我通过使用System.nanotime（）获取时间来“测量”时间，因此没有使用适当的基准测试方法。这是代码：

 public class HandEvaluationTest { public static void Test() { HandEvaluation.populate5Card(); HandEvaluation.populate9CardOmaha(); Card[] player1cards = {new Card("4s"), new Card("2s"), new Card("8h"), new Card("4d")}; Card[] player2cards = {new Card("As"), new Card("9s"), new Card("6c"), new Card("2h")}; Card[] player3cards = {new Card("9h"), new Card("7h"), new Card("Kc"), new Card("Kh")}; Card[] table = {new Card("2d"), new Card("2c"), new Card("3c"), new Card("5c"), new Card("4h")}; int j=0, k=0, l=0; long startTime = System.nanoTime(); for(int p=0; p<100000000; p++) { j = HandEvaluation.handEval9Hash(player1cards, table); k = HandEvaluation.handEval9Hash(player2cards, table); l = HandEvaluation.handEval9Hash(player3cards, table); } long estimatedTime = System.nanoTime() - startTime; System.out.println("Time needed: " + estimatedTime*Math.pow(10,-6) + "ms"); System.out.println("Handstrength Player 1: " + j); System.out.println("Handstrength Player 2: " + k); System.out.println("Handstrength Player 3: " + l); } }

大型hashmap工作在HandEvaluation.populate9CardOmaha（）中完成。 5张卡很小。
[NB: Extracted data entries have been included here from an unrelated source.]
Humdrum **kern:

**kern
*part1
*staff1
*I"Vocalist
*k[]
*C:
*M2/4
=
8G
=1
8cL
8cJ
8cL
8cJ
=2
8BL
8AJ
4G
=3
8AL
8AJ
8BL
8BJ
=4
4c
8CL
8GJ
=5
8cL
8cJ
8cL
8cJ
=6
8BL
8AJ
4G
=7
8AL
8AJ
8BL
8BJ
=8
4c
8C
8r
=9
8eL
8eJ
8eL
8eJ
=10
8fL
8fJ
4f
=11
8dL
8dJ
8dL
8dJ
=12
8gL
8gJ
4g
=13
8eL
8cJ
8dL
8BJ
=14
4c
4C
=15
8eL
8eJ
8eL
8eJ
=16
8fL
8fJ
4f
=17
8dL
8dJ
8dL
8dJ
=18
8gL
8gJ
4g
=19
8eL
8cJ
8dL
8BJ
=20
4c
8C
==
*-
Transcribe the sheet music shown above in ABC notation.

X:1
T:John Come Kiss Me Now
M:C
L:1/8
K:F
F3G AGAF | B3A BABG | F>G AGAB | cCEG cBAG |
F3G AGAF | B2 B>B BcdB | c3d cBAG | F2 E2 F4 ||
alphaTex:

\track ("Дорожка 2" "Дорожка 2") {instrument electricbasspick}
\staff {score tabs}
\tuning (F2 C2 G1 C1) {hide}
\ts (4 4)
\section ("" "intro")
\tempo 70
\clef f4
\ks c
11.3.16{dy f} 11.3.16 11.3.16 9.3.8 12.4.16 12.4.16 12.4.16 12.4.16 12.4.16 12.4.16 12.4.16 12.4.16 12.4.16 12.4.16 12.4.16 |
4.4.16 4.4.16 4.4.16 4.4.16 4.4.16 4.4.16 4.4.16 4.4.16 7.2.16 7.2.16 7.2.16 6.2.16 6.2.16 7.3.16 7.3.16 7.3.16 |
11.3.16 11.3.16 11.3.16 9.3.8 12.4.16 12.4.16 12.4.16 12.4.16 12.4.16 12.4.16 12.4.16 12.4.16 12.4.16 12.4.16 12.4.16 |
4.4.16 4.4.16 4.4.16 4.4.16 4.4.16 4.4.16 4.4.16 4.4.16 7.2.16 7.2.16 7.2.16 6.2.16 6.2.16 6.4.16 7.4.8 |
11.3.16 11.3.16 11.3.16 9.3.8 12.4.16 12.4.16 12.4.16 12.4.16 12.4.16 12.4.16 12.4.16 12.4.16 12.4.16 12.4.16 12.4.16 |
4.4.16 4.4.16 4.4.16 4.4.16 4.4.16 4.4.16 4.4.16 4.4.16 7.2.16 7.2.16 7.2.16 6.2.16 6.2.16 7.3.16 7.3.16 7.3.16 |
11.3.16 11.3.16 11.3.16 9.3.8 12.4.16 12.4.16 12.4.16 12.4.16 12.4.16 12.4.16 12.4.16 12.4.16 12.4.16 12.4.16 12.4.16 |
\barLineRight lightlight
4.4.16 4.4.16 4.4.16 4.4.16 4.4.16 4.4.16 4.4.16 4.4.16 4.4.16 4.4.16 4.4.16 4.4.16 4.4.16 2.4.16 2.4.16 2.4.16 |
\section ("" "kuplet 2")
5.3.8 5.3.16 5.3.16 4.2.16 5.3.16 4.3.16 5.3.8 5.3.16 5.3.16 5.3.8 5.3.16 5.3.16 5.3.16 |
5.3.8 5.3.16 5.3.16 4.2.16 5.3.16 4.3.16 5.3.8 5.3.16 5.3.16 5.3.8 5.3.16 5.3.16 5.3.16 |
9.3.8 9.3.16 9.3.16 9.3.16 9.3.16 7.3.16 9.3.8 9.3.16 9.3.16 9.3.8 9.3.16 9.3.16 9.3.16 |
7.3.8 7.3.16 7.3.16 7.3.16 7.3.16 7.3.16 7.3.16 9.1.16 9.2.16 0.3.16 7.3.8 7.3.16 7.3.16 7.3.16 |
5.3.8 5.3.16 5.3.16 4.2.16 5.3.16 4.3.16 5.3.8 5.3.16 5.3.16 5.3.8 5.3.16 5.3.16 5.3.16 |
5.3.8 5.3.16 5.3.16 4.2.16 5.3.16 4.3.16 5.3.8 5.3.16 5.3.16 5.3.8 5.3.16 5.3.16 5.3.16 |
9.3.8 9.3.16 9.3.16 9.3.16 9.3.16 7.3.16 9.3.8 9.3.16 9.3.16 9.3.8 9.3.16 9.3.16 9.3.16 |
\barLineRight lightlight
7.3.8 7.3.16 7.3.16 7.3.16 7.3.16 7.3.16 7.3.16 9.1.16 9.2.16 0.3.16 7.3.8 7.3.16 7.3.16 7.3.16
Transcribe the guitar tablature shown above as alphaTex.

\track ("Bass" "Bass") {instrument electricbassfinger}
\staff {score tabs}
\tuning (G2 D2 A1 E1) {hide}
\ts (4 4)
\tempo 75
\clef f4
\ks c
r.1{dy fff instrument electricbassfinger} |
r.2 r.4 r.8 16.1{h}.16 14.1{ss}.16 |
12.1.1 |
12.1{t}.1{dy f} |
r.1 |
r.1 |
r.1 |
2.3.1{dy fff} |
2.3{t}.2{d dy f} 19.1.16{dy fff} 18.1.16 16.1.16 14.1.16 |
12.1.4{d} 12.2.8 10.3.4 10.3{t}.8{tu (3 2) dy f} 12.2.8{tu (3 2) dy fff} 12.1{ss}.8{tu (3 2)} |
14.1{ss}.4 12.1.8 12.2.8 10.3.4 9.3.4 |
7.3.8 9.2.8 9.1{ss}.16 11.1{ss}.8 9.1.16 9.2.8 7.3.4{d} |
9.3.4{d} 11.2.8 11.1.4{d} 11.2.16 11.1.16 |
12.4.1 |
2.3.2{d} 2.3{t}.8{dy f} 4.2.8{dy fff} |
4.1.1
大的代码：

  public static void populate9CardOmaha() { //Check if the hashmap is already there- then just read it and exit File hashmap = new File("omaha.ser"); if(hashmap.exists()) { try { File file = new File("omaha.ser"); FileInputStream f = new FileInputStream(file); ObjectInputStream s = new ObjectInputStream(new BufferedInputStream(f)); omahaMap = (HashMap) s.readObject(); s.close(); } catch(IOException ioex) {ioex.printStackTrace();} catch(ClassNotFoundException cnfex) { System.out.println("Class not found"); cnfex.printStackTrace(); return; } return; } // if it's not there, populate it yourself ... Code for populating hashmap ... // and then save it to file ( try { File file = new File("omaha.ser"); FileOutputStream f = new FileOutputStream(file); ObjectOutputStream s = new ObjectOutputStream(new BufferedOutputStream(f)); s.writeObject(omahaMap); s.close(); } catch(IOException ioex) {ioex.printStackTrace();} }

当我自己填充它（=文件不在这里）时，HandEvaluationTest.Test（）中的查找大约需要8秒而不是3.也许这只是我非常天真的测量时间的方法？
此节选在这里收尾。